The report, conducted by Nationwide, has shown a monthly fall in prices more severe than any from the previous 11 years.
There have also been warnings of an extended lull in the mortgage and housing market, with activity set to remain low. This comes as a blow to the housing sector after optimism was high thanks to house viewing restrictions being lifted in England.
Between April and May of this year, they reported a fall of 1.7% in house prices, which equates to an average value decrease of £4,000. This was the biggest dip since February of 2009.
However, there is still good news for investors.
Overall, despite growth slowing from 3.7%, house prices are still on the rise annually. When looking at the big picture, we can see that there is still a 1.8% increase in value across the year.
The mortgage lender’s report was released as the Financial Conduct Authority (FCA) announced that the deadline for mortgage payment holiday applications had been extended by three months – until 31 October.
Another survey commissioned by Nationwide off the back of this found that there was a feeling of being ‘put off’ from moving as a result of the current climate. The average time that prospective buyers were willing to wait until reentering the market was 6 months, which may give investors an insight into how the market will look towards the back end of 2020 and beyond.
As Nationwide’s report was released to the public, two announcements were made by the Financial Conduct Authority (FCA). These were that mortgage payment holidays were to be extended by 3 months – up until 31 October – and that there is to be a ban on lender repossessions of properties.
These measures will go some way towards quelling customer concerns about repayments as well as allowing those who need to isolate due to Covid, to do so without fear.
Prominent economists, such as Samuel Tombs of Pantheon Macroeconomics, believe that earnings being slashed may also have an effect on house prices. He said:
“The huge size of the blow from COVID-19 to households incomes and the deterioration in consumers’ confidence suggests that house prices must drop. We look for a 5% decline in prices by the end of the third quarter.”

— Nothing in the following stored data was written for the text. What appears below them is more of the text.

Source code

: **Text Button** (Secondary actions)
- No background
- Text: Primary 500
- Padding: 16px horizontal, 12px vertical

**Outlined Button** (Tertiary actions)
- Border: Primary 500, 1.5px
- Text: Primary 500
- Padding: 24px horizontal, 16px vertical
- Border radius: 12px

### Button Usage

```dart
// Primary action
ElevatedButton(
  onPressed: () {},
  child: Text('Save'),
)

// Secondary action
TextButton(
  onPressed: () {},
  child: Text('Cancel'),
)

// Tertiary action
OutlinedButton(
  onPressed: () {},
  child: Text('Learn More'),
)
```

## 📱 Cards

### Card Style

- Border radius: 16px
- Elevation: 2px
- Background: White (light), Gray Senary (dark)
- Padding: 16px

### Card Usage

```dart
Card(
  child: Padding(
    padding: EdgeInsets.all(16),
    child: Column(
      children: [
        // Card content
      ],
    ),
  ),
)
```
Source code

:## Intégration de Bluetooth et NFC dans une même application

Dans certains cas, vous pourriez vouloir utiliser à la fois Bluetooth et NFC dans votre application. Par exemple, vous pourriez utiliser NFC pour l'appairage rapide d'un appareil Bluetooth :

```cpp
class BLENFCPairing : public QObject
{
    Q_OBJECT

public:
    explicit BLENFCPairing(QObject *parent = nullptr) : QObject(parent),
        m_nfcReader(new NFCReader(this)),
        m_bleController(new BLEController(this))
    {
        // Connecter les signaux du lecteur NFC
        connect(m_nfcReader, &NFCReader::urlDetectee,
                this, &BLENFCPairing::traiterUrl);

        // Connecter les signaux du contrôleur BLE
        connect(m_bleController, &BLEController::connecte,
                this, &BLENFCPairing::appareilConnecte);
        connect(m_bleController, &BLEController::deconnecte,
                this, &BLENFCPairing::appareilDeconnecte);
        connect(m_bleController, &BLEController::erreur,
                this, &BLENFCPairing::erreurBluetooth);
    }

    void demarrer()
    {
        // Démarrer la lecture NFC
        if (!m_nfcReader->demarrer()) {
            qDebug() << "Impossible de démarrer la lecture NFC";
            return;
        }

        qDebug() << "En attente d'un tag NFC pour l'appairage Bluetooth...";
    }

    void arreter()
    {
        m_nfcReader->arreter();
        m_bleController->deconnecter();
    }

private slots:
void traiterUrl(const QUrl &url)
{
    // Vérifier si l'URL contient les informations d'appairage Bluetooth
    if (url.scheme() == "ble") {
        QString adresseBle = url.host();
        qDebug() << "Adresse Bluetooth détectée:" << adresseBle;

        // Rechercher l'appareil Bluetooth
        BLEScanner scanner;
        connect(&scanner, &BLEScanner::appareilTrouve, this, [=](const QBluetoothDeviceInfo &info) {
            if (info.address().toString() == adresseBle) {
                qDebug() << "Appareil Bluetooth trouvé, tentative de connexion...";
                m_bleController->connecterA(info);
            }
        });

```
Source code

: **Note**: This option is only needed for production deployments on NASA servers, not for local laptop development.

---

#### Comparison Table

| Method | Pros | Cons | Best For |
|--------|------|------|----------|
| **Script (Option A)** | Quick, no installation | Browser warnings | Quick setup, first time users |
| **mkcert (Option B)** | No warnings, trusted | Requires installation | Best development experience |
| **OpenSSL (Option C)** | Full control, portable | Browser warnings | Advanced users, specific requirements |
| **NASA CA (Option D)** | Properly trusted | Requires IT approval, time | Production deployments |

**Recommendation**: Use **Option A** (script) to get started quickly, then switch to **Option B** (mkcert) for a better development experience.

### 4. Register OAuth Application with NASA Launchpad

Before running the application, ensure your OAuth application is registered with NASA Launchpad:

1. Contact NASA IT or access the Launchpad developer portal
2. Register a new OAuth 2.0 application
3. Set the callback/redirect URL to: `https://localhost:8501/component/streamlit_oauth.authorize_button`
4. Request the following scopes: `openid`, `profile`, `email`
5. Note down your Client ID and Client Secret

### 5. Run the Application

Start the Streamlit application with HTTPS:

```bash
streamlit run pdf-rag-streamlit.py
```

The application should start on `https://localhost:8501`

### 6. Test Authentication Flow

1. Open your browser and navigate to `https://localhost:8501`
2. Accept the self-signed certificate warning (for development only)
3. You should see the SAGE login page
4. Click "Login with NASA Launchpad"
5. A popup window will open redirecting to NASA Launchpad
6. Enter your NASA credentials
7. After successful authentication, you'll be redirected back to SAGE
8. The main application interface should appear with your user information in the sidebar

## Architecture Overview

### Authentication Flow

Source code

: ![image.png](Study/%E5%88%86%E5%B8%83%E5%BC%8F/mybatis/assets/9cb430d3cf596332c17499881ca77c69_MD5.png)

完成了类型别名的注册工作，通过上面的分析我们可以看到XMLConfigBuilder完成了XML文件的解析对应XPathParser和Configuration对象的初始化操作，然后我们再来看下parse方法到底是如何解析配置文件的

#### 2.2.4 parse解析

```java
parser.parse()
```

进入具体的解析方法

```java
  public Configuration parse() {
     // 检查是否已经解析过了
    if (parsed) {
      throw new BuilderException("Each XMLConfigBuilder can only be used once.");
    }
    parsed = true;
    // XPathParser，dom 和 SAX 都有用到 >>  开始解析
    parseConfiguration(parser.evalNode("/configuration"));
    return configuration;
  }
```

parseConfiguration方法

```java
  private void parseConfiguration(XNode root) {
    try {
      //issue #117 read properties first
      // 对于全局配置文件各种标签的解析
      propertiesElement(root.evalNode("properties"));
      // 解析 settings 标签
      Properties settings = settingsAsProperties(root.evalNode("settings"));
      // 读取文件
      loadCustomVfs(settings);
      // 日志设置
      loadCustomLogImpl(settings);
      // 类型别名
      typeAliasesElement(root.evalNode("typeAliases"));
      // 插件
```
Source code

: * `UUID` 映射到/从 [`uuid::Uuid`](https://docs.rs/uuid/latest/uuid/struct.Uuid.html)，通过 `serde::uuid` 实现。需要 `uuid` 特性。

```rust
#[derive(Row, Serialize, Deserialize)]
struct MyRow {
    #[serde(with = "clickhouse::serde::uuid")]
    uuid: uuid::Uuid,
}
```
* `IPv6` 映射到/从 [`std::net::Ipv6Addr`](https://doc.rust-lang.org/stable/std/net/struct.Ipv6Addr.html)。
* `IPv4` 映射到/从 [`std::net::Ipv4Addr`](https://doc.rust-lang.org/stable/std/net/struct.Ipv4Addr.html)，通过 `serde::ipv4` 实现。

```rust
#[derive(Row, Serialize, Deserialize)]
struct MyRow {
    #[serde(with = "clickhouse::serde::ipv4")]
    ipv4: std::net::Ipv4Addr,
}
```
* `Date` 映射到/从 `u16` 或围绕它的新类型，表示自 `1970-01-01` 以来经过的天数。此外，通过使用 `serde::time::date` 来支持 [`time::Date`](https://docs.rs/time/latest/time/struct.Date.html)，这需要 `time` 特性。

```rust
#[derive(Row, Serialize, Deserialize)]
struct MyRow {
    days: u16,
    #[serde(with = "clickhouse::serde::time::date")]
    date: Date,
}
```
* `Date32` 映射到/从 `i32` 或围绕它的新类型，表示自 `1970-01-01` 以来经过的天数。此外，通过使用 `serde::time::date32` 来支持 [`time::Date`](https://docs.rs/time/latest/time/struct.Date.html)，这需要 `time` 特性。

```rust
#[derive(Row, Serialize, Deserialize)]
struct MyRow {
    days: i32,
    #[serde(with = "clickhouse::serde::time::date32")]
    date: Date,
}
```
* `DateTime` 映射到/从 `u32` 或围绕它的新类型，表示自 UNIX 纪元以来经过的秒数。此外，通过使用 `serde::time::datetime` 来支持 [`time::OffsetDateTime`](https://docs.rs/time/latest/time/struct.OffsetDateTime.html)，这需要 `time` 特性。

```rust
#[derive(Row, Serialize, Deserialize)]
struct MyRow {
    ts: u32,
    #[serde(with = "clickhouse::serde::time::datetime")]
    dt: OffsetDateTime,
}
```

Beyond this though, as people begin to filter back to work, businesses reopen and the economy begins to recover, we may see prices begin not only to level out, but to rise once more.
A final word from one of Quadrin Group’s in-house experts:
“It is also worth noting that unlike the initial payment holiday period, where the lender was obliged to accept a borrower’s request, the FCA is allowing greater flexibility to question the borrower who requests the period be extended about their circumstances and if they deem it not appropriate to provide other options. It is also worth mentioning, that the extension is only in respect of mortgages and the decision in respect of unsecured credit is still to be announced.”